De pronto un ruido, un motivo de celebración.
Vienen de frente gigantes de azul, con las bocas llenas de su democracia.
Pero el miedo ha dejado de ser la actitud. Suena en cada cabeza un hermoso runrún:
“Nos quieren en soledad, nos tendrán en común”….
Runrún – Nacho Vegas
Cada sistema político engendra dentro de sí la semilla que arriesga al propio sistema a su destrucción. En los regímenes que funcionan con arreglos más o menos democráticos, esta semilla puede germinar en algo que degenere a la democracia, convirtiéndola en demagogia o populismo; en atomización, idiocia, y apatía cívicas; en autoritarismo, el culto a la personalidad del líder; o, simplemente, en la construcción de realidades alternas y falaces.
Esto no es para nada novedoso. Dado que la historia es el laboratorio de la ciencia política, podemos ver cómo –incluso- desde la democracia primitiva en la Atenas clásica, un arreglo que hemos romantizado como ejemplar para el ejercicio colectivo del poder degeneró en brechas de clase social, y en la condena a muerte de Sócrates. Platón hizo enojosos tratados dedicados a reprochar la injusta muerte de su maestro.

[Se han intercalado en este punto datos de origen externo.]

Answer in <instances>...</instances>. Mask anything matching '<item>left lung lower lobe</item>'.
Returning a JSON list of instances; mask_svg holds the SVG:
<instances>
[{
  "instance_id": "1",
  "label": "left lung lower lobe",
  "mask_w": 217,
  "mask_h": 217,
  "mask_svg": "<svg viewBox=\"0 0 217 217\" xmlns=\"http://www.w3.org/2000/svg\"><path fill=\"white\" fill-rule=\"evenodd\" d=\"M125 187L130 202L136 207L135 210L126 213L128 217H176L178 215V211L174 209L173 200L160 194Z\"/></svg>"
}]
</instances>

Aristóteles mismo, diciendo cuanto había que decirse sobre casi cualquier tema, anticipó que si no se encontraban límites justos para la forma recta del ejercicio del poder en manos de las mayorías (es decir, la democracia); ésta degeneraría en demagogia; o sea, una forma de ejercer el poder en la que el mando de facto lo tienen pocos, pero se le hace creer a las mayorías que ellas mandan.

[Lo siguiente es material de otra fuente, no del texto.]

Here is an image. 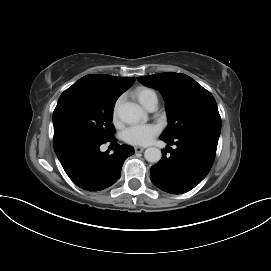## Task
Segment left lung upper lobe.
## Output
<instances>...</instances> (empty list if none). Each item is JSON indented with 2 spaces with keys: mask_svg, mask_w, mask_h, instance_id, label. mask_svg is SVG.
<instances>
[{
  "mask_svg": "<svg viewBox=\"0 0 271 271\" xmlns=\"http://www.w3.org/2000/svg\"><path fill=\"white\" fill-rule=\"evenodd\" d=\"M160 90L166 101L169 126L162 138L173 140L186 134L220 135L221 118L212 94L191 77L173 72L138 77Z\"/></svg>",
  "mask_w": 271,
  "mask_h": 271,
  "instance_id": "1",
  "label": "left lung upper lobe"
}]
</instances>
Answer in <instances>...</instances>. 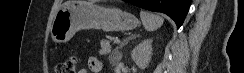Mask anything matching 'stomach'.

¿Cómo opera este mecanismo de persuasión que manipula a las masas mediante la ilusión falaz de que éstas poseen el mando, cuando en realidad sirven a los intereses de una cúpula? Paul Joseph Goebbels diseñó y aplicó estrategias tan macabras como funcionales para la construcción de narrativas sobre el poder, con las que –de hecho- se convenció “personas normales” para que defendieran y propagaran ideas y actos sumamente atroces.
Lo anterior, sólo como ejemplo, porque la construcción de narrativas sucede siempre en la política. Sin embargo, el concepto se ha popularizado en los últimos años. Las innovaciones en la construcción del discurso en campañas electorales han sometido a las plataformas de gobierno a criterios publicitarios y mercadológicos con los que se impacta en las audiencias que son –al mismo tiempo- ciudadanía electora y público consumidor de esas narrativas.

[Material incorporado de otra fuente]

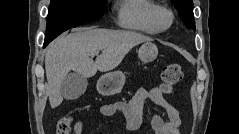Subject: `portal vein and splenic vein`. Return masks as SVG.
<instances>
[{
  "instance_id": "portal-vein-and-splenic-vein-1",
  "label": "portal vein and splenic vein",
  "mask_w": 239,
  "mask_h": 134,
  "mask_svg": "<svg viewBox=\"0 0 239 134\" xmlns=\"http://www.w3.org/2000/svg\"><path fill=\"white\" fill-rule=\"evenodd\" d=\"M98 53V51H95L93 54H97Z\"/></svg>"
}]
</instances>
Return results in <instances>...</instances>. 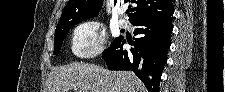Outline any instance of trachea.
Masks as SVG:
<instances>
[{"instance_id":"3493384b","label":"trachea","mask_w":225,"mask_h":92,"mask_svg":"<svg viewBox=\"0 0 225 92\" xmlns=\"http://www.w3.org/2000/svg\"><path fill=\"white\" fill-rule=\"evenodd\" d=\"M130 11H131V10H130V9H128V10L126 11V13H127V14H129V13H130Z\"/></svg>"}]
</instances>
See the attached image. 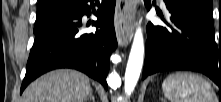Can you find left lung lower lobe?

Esto ha implicado un riesgo de retroceso democrático. Conjunto con la velocidad de propagación que brindan los medios digitales en la generación de contenidos informativos, el legitimar o deslegitimar una narrativa se ha convertido en la expresión pública de las nuevas militancias ideológicas. Sin embargo, las narrativas son sólo maneras de relatar los hechos en un discurso político; pero las confundimos con los hechos mismos, y así las defendemos.
En nuestra construcción de la realidad, podemos enfocarnos más en la narrativa que en el hecho. El contexto de las noticias falsas en este periodo de guerra, peste, y confrontación partidista, es un buen laboratorio para comprobar cómo las narrativas construyen realidades no siempre apegadas al hecho. Esto afecta cómo dotamos o no de legitimidad a acciones de gobierno, actores públicos, campañas políticas, movimientos sociales, ejercicios de poder, etcétera.
Si la democracia era la forma de organizar el poder basándonos en la participación comunitaria y equitativa entre personas que deciden con bases racionales; ahora, ni la participación es completa, ni es equitativa, ni las decisiones suceden con bases racionales sino emocionales. Así, las narrativas triunfan sobre los hechos; porque nos emocionan dándonos la falsa sensación de pertenecer, de estar integrados en una batalla ideológica de ellos contra nosotros.